Boreal Ninja Review 2019

When is a Ninja not a Ninja? When it’s an unmasked Mutant!

Star rating given for modern performance!

You can’t imagine the excitement I felt when Boreal contacted us to ask for a review of the new Ninjas. ‘Ninjas, I asked myself. Could this be true; the legendary slipper that I wore throughout the early 1990’s and did laps on Raindogs at Malham Cove for training? Bring it on!’. I owned both the red and green versions and I even had friends that bought every pair in the shop when it became known that Boreal were discontinuing them. So I was super excited to be testing a pair for the spring bouldering season.

The box duly arrived and I must be honest and say that I was a little disappointed that the slipper didn’t look anything like the 90’s versions I wore. They have, however, proved to be a very good modern update and are more suited to a modern style of climbing. Very aggressive and a super performance fit mean the Boreal Ninja are suited to hard climbing both indoors and out.

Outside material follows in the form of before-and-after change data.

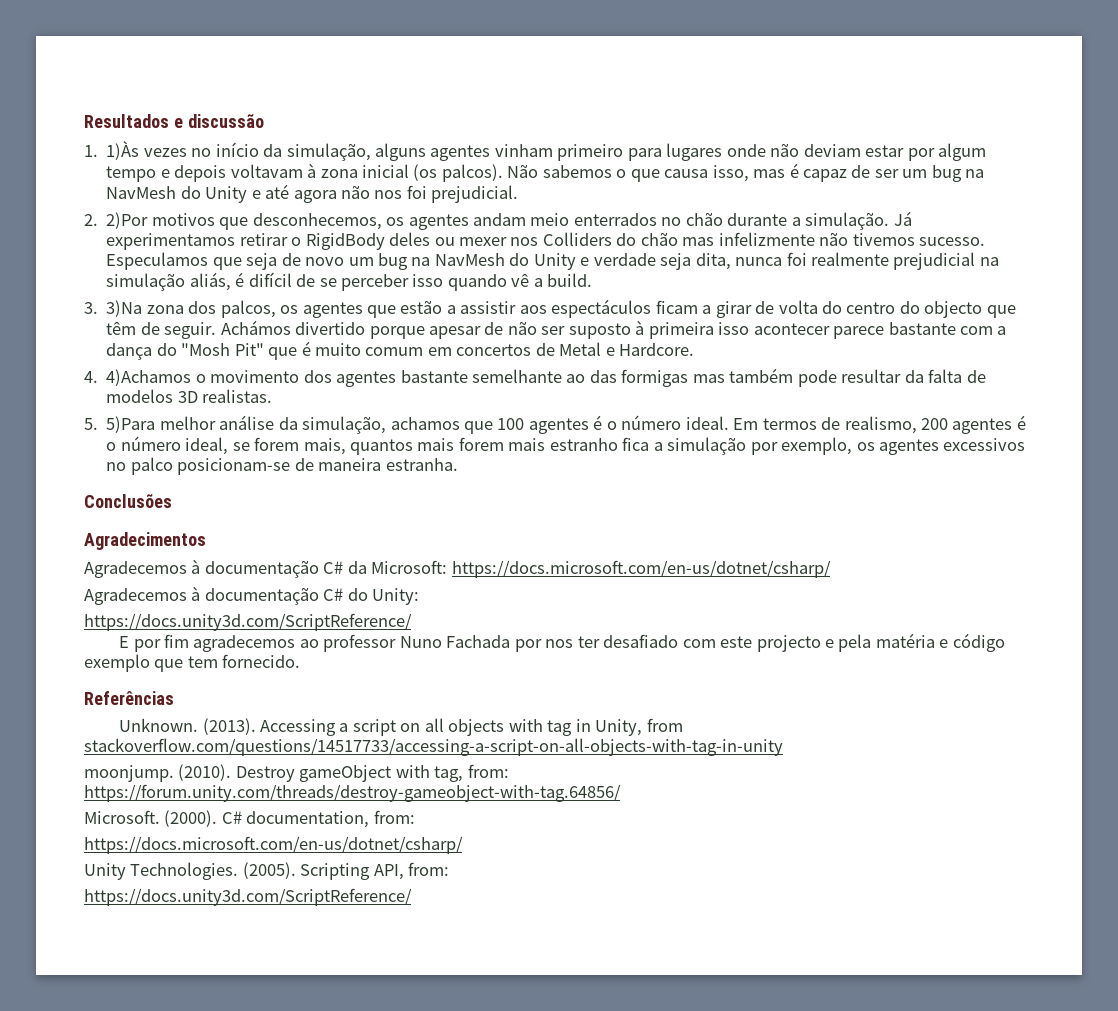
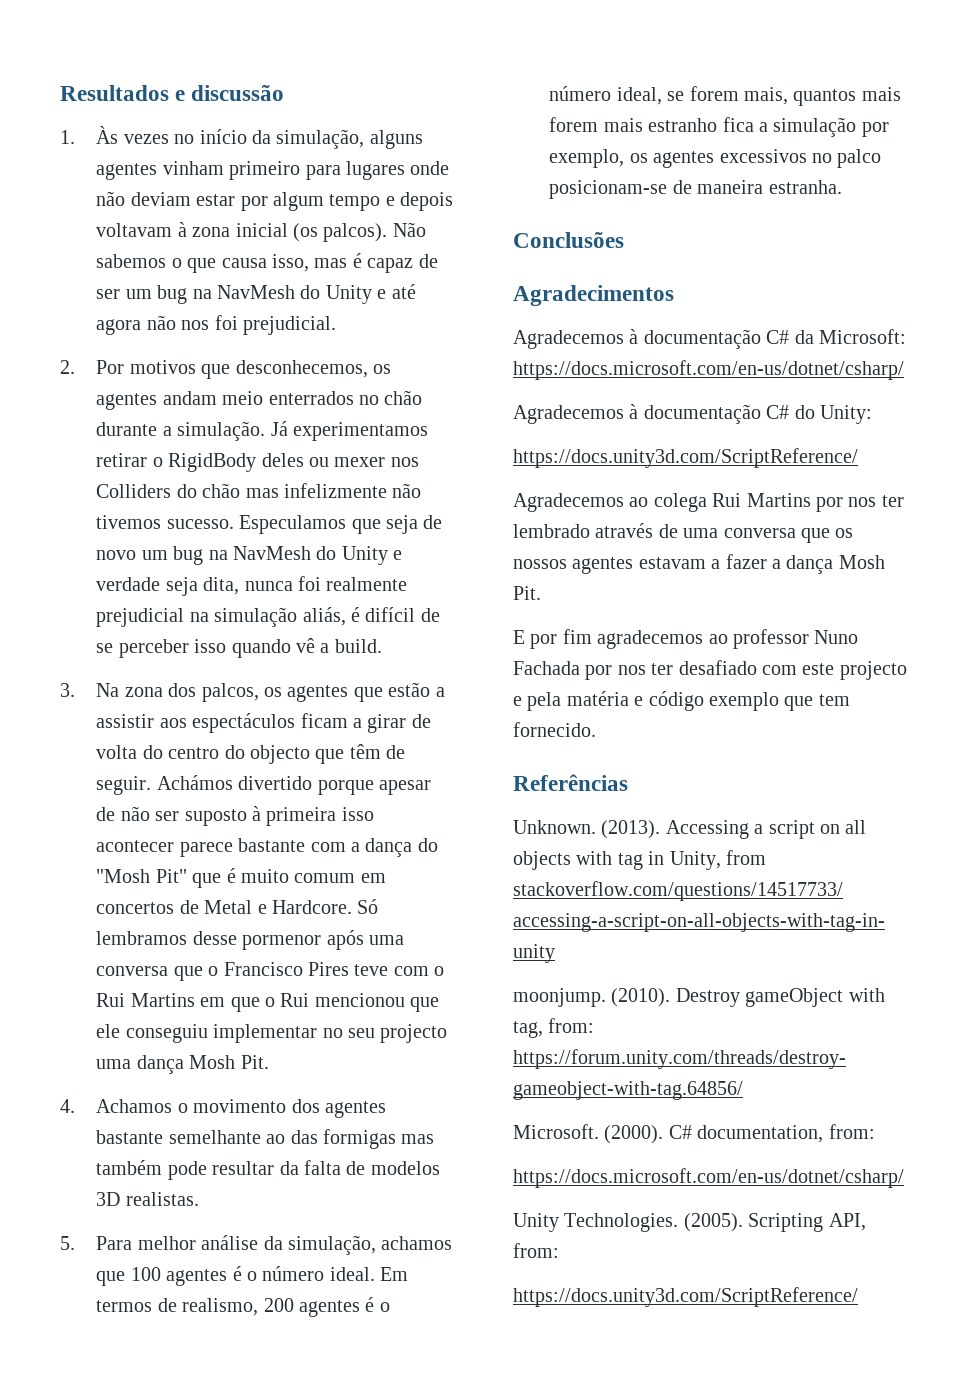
[106,141,140,160] 1)Às -> [96,126,119,144] Às
[106,212,149,229] 2)Por -> [96,360,125,374] Por
[106,300,143,317] 3)Na -> [96,683,120,697] Na
(695, 349) none -> [357,899,379,914] [96,930,405,950] [96,962,445,981] [96,993,440,1012] [96,1024,448,1043] [96,1055,269,1074] Só lembramos desse pormenor após uma conversa que o Francisco Pires teve com o Rui Martins em que o Rui mencionou que ele conseguiu implementar no seu projecto uma dança Mosh Pit.
[106,369,192,386] 4)Achamos -> [96,1099,173,1113] Achamos
[106,416,156,433] 5)Para -> [96,1236,133,1250] Para
(412, 622) none -> [513,493,904,512] [513,523,854,543] [513,554,885,574] [513,586,541,600] // Agradecemos ao colega Rui Martins por nos ter lembrado através de uma conversa que os nossos agentes estavam a fazer a dança Mosh Pit.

The upper is made from microfibre and so far hasn’t been to smelly (which can be an issue with microfibre). The advantages of microfibre are that it doesn’t stretch so much as leather and you can wash it easier. It’s been more than adequate throughout the test conditions and hasn’t split. The only place I can see a split happening is with the is with the pull tab at the front; with the Ninja being so tight around the foot you do need to pull quite hard on both the front pull loop and the rear ones in order to get the slipper on. The fit is super precise, in discussion with Boreal they advise that as I normally use a UK7.5 in climbing shoes that I go up a size. I compromised and went up half a size to a UK 8 (I normally use this size for ‘comfy’ climbing or outdoor climbing work). They were very tight to get on and painful to use for a while. They have given a little but I feel that Boreal were correct – the fit is ideal for send hard projects but for outdoor bouldering circuits and indoor climbing I feel the extra half a size would have been better. That said the fit is truly great for precision footwork so if you’re good with your feet you will like them.  

The Zenith rubber had great friction on Sandstone. Bowden Doors, Northumberland.

Although the look is similar to the Mutant the last is a little different, this makes them narrower with more support at the arch and heel. So somewhere between the Synergy and Mutant in fit. As I said earlier, the heel is truly awesome and the slipper deserves the star grading for this alone. If you rely on heel hooks then you will find the Boreal Ninja just up your street. They never moved a millimetre on even the most aggressive of heel hook moves. The injection moulded heel is completely covered in the super sticky Zenith rubber, Boreal were innovators on this technique and their heels just seem to get better and better. That doeas mean that the Ninja can be a bit of a faff getting on and off, especially in warmer conditions and the fit doesn’t lend itself to all day wear – I need to get them off as soon as possible!

The heel on the Ninja is perfect for heelhooking. RAC boulders, North Wales

Not only is the heel covered in Zenith the toe is too. As with many modern type slippers and Velcro shoes there is complete coverage of the toe area for hooking and if you could stand the pain: crack climbing! Again, the rubber is excellent, which is just as well as the sole has 4mm of it. The Ninja slippers has begun to soften up although the midsole has kept the toe area in good shape with little deformation. I would expect this mould to my foot shape the more I wear them as the slipper is unlined. Finally the Rand Wrap comes up under the arch to offer support and keep the shoe in its aggressive shape. It wraps around the heel to keep the slipper tight against the achilles heel – which was a problem with the original Ninja. Heel comfort is further improved with a seam strip sewn in at the heel seam.

Good precision on gritstone chicken heads. Caley boulders, Yorkshire

In conclusion; although the new 2019 Boreal Ninja bears no resemblance at all to the original 90’s versions they are bang up to date with all the modern features you would want in a modern climbing slipper. They have all the innovations of other performance models in the Boreal range and are a great shoe for bouldering and indoor climbing which would also be useful for hard sport climbing if you’re strong enough.

The Boreal Ninja comes in sizes UK 4 to 12 in half sizes and are made in Spain at the Boreal factory.

SRP is £100 and they are available from specialist retailers throughout the UK and the world.

Disclaimer – CGR reviewers are never paid to provide a review and the website does not take advertising or link to affiliate sales. We are a bunch of keen climbers and travellers that accept sample products and offer an honest and independent review of the item. The reviewer will often keep the sample after reviewing it for both hygiene and safety reasons and more often it’s in no fit state to return!